Вера. Не говори, Инна. Не ценим мы мужика при жизни. Ни в грош не ставим, а потом нам остается только плакать.
В дверь звонят.
Интересно, кто это может быть?
Инна. Не знаю, сейчас посмотрим.
Инна уходит открывать дверь. Возвращается с Надеждой. Та вся в черном, в руке алая роза.
Надежда. Я просто вне себя от ярости.
Инна. Надя, Вова умер…
Надежда. Умер… Что вы говорите? Что вы говорите?
Вера. Его тело нашли в Александровке. Он был в одних трусах.
Надежда. Ага! А мать его тоже умерла за неделю до смерти сына? Умерла мать, да?
Инна. Ну, да. Ты была на кладбище? Какая ты молодец.
Надежда.

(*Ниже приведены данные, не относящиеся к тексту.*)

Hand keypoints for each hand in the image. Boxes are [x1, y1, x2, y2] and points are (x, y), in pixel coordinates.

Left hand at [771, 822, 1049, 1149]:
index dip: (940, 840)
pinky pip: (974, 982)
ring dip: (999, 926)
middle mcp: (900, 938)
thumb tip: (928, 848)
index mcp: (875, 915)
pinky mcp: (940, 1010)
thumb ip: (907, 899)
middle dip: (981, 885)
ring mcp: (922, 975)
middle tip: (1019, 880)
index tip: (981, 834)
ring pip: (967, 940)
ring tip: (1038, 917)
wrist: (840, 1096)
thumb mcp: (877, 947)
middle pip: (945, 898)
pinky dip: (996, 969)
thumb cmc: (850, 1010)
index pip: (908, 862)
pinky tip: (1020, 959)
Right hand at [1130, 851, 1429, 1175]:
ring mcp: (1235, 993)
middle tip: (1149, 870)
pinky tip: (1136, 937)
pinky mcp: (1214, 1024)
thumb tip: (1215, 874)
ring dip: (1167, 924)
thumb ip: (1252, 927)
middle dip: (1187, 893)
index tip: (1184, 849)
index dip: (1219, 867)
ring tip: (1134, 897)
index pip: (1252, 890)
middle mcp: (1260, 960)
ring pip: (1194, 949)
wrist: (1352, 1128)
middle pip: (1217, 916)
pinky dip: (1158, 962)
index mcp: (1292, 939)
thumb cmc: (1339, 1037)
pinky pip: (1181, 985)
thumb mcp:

Нет, на кладбище я не была. Слава богу. Я была в морге. Купила цветы за двести рублей, приехала в морг к девяти утра, как сказал Николай, этот его приятель. Стою, жду. Думаю, почему же это нет моих дорогих подруг? И друзей нет. И родственников нет. Никого нет. Без пятнадцати десять. Покойников забирают одного за другим, а наших никого… А я с цветами. Одиннадцать алых роз.
Вера. Да ты понимаешь, Надя, мы не смогли… Очень хотели, но не получилось.
Инна. Мы в выходные на кладбище сходим.
Надежда: Сходите, сходите… Но только сначала дослушайте… Так вот, стою я с цветами и спрашиваю у работников морга, может быть, раньше забрали Владимира Николаевича? Может его отпевать повезли? Или кремировать. А работник мне говорит, что у них и в помине не было никаких Владимиров Николаевичей за последнюю неделю. Более того, они обзвонили другие морги – и там их не было. Я не понимаю, что происходит. Совершенно бессознательно набираю телефон квартиры их матери. И что вы думаете?
Инна. Что?
Надежда. Трубку берет Вовка. Голос я его узнала.
Вера. Какой ужас! И что?
Надежда. Спрашиваю: «А мама дома?» Не знаю, зачем спросила именно про маму. Он говорит: «Сейчас позову».
Вера. Позвал?
Надежда. Не знаю. Я выключила телефон. 10 роз – в мусорник, одну себе оставила… На память.
Инна. Вот это да!
Вера. Не понимаю я этих мужиков.
Надежда. А что тут понимать. Володя – человек пьющий. Решил собрать денежки на опохмел. А этот мудак Коля-маленький ему в этом помог.
Вера. Ай-яй-яй! А я ему двести рублей дала.
Надежда. Ха! Двести! Я – пятьсот, да еще и цветы!
Вера. А что ты так много?
Надежда. Сама не знаю. Нашло что-то.
Вера. Это прямо какая-то комедия.
Инна. Но с таким вещами нельзя шутить.
Надежда. Наверное, они сейчас с этим Колей бухают да над нами посмеиваются.
Вера. Я всегда подозревала за Вовкой какой-то порок. Года два назад – уже при Людмиле, между прочим, – говорили, что он гомосексуалист, а я не верила.
Надежда. А я верила, да и Людмила на мужика похожа.
Инна. А, может, брак у них был фиктивный?
Вера. Вовка, Вовка, лучше б ты все-таки умер, чем такой позор!